■ EXERCISE GOAL: Look for the word "source" in the material below, then report each line where it occurs.

■ MATERIAL SUPPLIED:
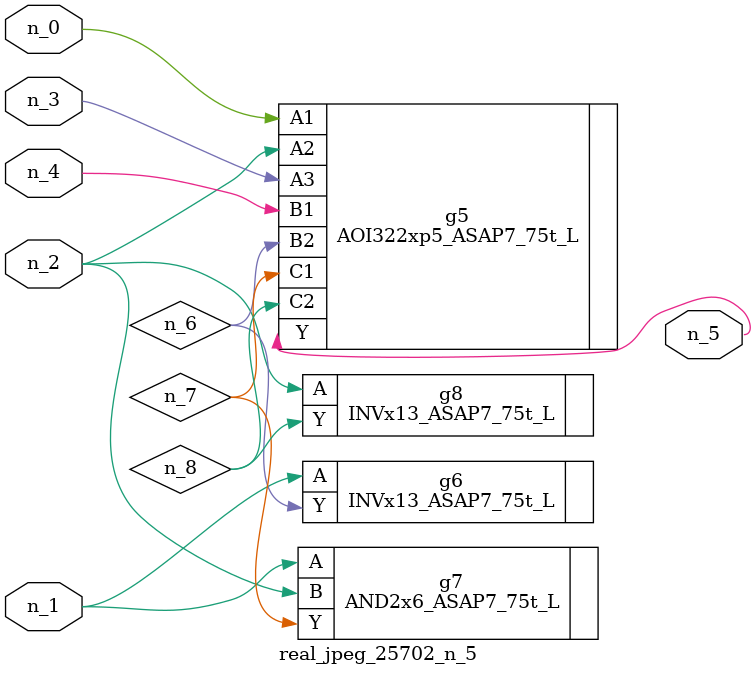
<source format=v>
module real_jpeg_25702_n_5 (n_4, n_0, n_1, n_2, n_3, n_5);

input n_4;
input n_0;
input n_1;
input n_2;
input n_3;

output n_5;

wire n_8;
wire n_6;
wire n_7;

AOI322xp5_ASAP7_75t_L g5 ( 
.A1(n_0),
.A2(n_2),
.A3(n_3),
.B1(n_4),
.B2(n_6),
.C1(n_7),
.C2(n_8),
.Y(n_5)
);

INVx13_ASAP7_75t_L g6 ( 
.A(n_1),
.Y(n_6)
);

AND2x6_ASAP7_75t_L g7 ( 
.A(n_1),
.B(n_2),
.Y(n_7)
);

INVx13_ASAP7_75t_L g8 ( 
.A(n_2),
.Y(n_8)
);


endmodule
</source>
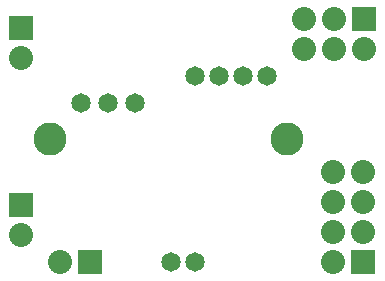
<source format=gbs>
G04 (created by PCBNEW (2011-nov-30)-testing) date Sun 23 Sep 2012 15:15:45 EDT*
%MOIN*%
G04 Gerber Fmt 3.4, Leading zero omitted, Abs format*
%FSLAX34Y34*%
G01*
G70*
G90*
G04 APERTURE LIST*
%ADD10C,0.006*%
%ADD11R,0.08X0.08*%
%ADD12C,0.08*%
%ADD13C,0.11*%
%ADD14C,0.065*%
G04 APERTURE END LIST*
G54D10*
G54D11*
X61709Y-44980D03*
G54D12*
X60709Y-44980D03*
X61709Y-43980D03*
X60709Y-43980D03*
X61709Y-42980D03*
X60709Y-42980D03*
X61709Y-41980D03*
X60709Y-41980D03*
G54D11*
X61717Y-36878D03*
G54D12*
X61717Y-37878D03*
X60717Y-36878D03*
X60717Y-37878D03*
X59717Y-36878D03*
X59717Y-37878D03*
G54D11*
X50300Y-43100D03*
G54D12*
X50300Y-44100D03*
G54D11*
X52600Y-45000D03*
G54D12*
X51600Y-45000D03*
G54D13*
X59150Y-40900D03*
X51276Y-40900D03*
G54D14*
X56100Y-45000D03*
X55300Y-45000D03*
X52300Y-39700D03*
X53200Y-39700D03*
X54100Y-39700D03*
X56100Y-38800D03*
X56900Y-38800D03*
X57700Y-38800D03*
X58500Y-38800D03*
G54D11*
X50300Y-37200D03*
G54D12*
X50300Y-38200D03*
M02*

</source>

■ TASK RESULT:
<source format=v>
</source>
<source format=gbs>
</source>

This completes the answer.